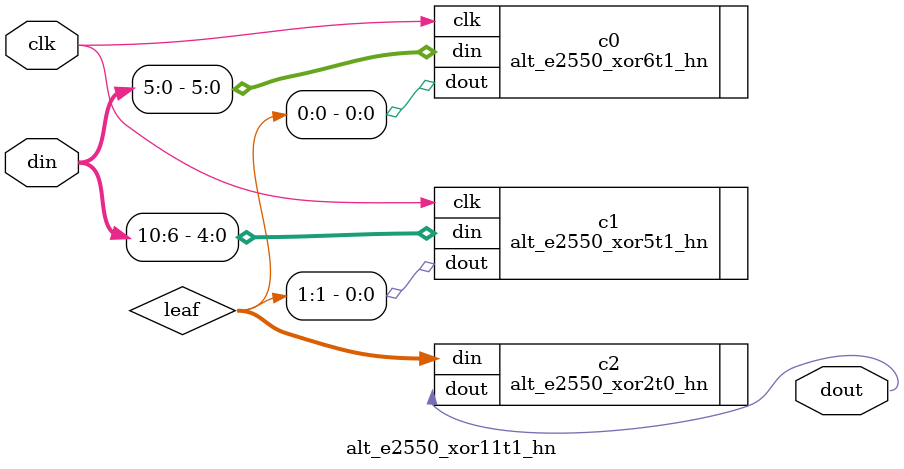
<source format=sv>




`timescale 1ps/1ps

// DESCRIPTION
// 11 input XOR gate.  Latency 1.
// Generated by one of Gregg's toys.   Share And Enjoy.

module alt_e2550_xor11t1_hn #(
//    parameter SIM_EMULATE = 1'b0
) (
    input clk,
    input [10:0] din,
    output dout
);

wire [1:0] leaf;

alt_e2550_xor6t1_hn c0 (
    .clk(clk),
    .din(din[5:0]),
    .dout(leaf[0])
);
//defparam c0 .SIM_EMULATE = SIM_EMULATE;

alt_e2550_xor5t1_hn c1 (
    .clk(clk),
    .din(din[10:6]),
    .dout(leaf[1])
);
//defparam c1 .SIM_EMULATE = SIM_EMULATE;

alt_e2550_xor2t0_hn c2 (
    .din(leaf),
    .dout(dout)
);
//defparam c2 .SIM_EMULATE = SIM_EMULATE;

endmodule


</source>
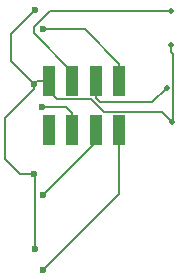
<source format=gbr>
G04 #@! TF.GenerationSoftware,KiCad,Pcbnew,(5.1.4)-1*
G04 #@! TF.CreationDate,2022-11-05T06:08:51+01:00*
G04 #@! TF.ProjectId,REG1-Front-Universal,52454731-2d46-4726-9f6e-742d556e6976,V00.01*
G04 #@! TF.SameCoordinates,Original*
G04 #@! TF.FileFunction,Copper,L2,Bot*
G04 #@! TF.FilePolarity,Positive*
%FSLAX46Y46*%
G04 Gerber Fmt 4.6, Leading zero omitted, Abs format (unit mm)*
G04 Created by KiCad (PCBNEW (5.1.4)-1) date 2022-11-05 06:08:51*
%MOMM*%
%LPD*%
G04 APERTURE LIST*
%ADD10R,1.000000X2.580000*%
%ADD11C,0.600000*%
%ADD12C,0.500000*%
%ADD13C,0.160000*%
G04 APERTURE END LIST*
D10*
X108560000Y-127065000D03*
X108560000Y-122895000D03*
X106560000Y-127065000D03*
X106560000Y-122895000D03*
X104560000Y-127065000D03*
X104560000Y-122895000D03*
X102560000Y-127065000D03*
X102560000Y-122895000D03*
D11*
X101400000Y-116900000D03*
X101310000Y-123160000D03*
X101320000Y-130730000D03*
X101425000Y-137075000D03*
D12*
X112900000Y-119850000D03*
X113000000Y-126350000D03*
D11*
X102120000Y-132530000D03*
D12*
X112900000Y-116950000D03*
D11*
X102100000Y-118500000D03*
X102010000Y-125060000D03*
D12*
X112600000Y-123450000D03*
D11*
X102125000Y-138875000D03*
D13*
X101400000Y-116900000D02*
X99390000Y-118910000D01*
X99390000Y-121240000D02*
X101310000Y-123160000D01*
X99390000Y-118910000D02*
X99390000Y-121240000D01*
X100160000Y-130730000D02*
X101320000Y-130730000D01*
X98890000Y-129460000D02*
X100160000Y-130730000D01*
X98890000Y-126004264D02*
X98890000Y-129460000D01*
X101310000Y-123160000D02*
X101310000Y-123584264D01*
X101310000Y-123584264D02*
X98890000Y-126004264D01*
X101425000Y-130835000D02*
X101320000Y-130730000D01*
X101425000Y-137075000D02*
X101425000Y-130835000D01*
X112950001Y-126399999D02*
X113000000Y-126350000D01*
X113100000Y-126250000D02*
X113000000Y-126350000D01*
X113100000Y-120600000D02*
X113100000Y-126250000D01*
X112900000Y-120400000D02*
X113100000Y-120600000D01*
X112900000Y-119850000D02*
X112900000Y-120400000D01*
X101575000Y-122895000D02*
X101310000Y-123160000D01*
X102560000Y-122895000D02*
X101575000Y-122895000D01*
X112750001Y-126100001D02*
X113000000Y-126350000D01*
X112184999Y-125534999D02*
X112750001Y-126100001D01*
X107254998Y-125534999D02*
X112184999Y-125534999D01*
X106145000Y-124425001D02*
X107254998Y-125534999D01*
X103300001Y-124425001D02*
X106145000Y-124425001D01*
X102560000Y-123685000D02*
X103300001Y-124425001D01*
X102560000Y-122895000D02*
X102560000Y-123685000D01*
X102120000Y-132530000D02*
X105580000Y-129070000D01*
X102419999Y-132230001D02*
X102120000Y-132530000D01*
X106560000Y-128090000D02*
X102419999Y-132230001D01*
X106560000Y-127065000D02*
X106560000Y-128090000D01*
X104560000Y-122105000D02*
X101300000Y-118845000D01*
X104560000Y-122895000D02*
X104560000Y-122105000D01*
X101300000Y-118845000D02*
X101300000Y-118300000D01*
X102650000Y-116950000D02*
X112900000Y-116950000D01*
X101300000Y-118300000D02*
X102650000Y-116950000D01*
X102524264Y-118500000D02*
X102100000Y-118500000D01*
X105615000Y-118500000D02*
X103800000Y-118500000D01*
X108560000Y-121445000D02*
X105615000Y-118500000D01*
X108560000Y-122895000D02*
X108560000Y-121445000D01*
X103800000Y-118500000D02*
X102524264Y-118500000D01*
X102434264Y-125060000D02*
X102010000Y-125060000D01*
X104005000Y-125060000D02*
X102434264Y-125060000D01*
X104560000Y-125615000D02*
X104005000Y-125060000D01*
X104560000Y-127065000D02*
X104560000Y-125615000D01*
X106560000Y-124345000D02*
X106915000Y-124700000D01*
X106560000Y-122895000D02*
X106560000Y-124345000D01*
X111350000Y-124700000D02*
X112600000Y-123450000D01*
X106915000Y-124700000D02*
X111350000Y-124700000D01*
X102424999Y-138575001D02*
X102424999Y-138565001D01*
X102125000Y-138875000D02*
X102424999Y-138575001D01*
X102424999Y-138565001D02*
X107570000Y-133420000D01*
X108560000Y-132440000D02*
X102125000Y-138875000D01*
X108560000Y-127065000D02*
X108560000Y-132440000D01*
M02*

</source>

(Your goal):
Please show every line of the records that holds the word "APERTURE".

(Output for this task):
G04 APERTURE LIST*
G04 APERTURE END LIST*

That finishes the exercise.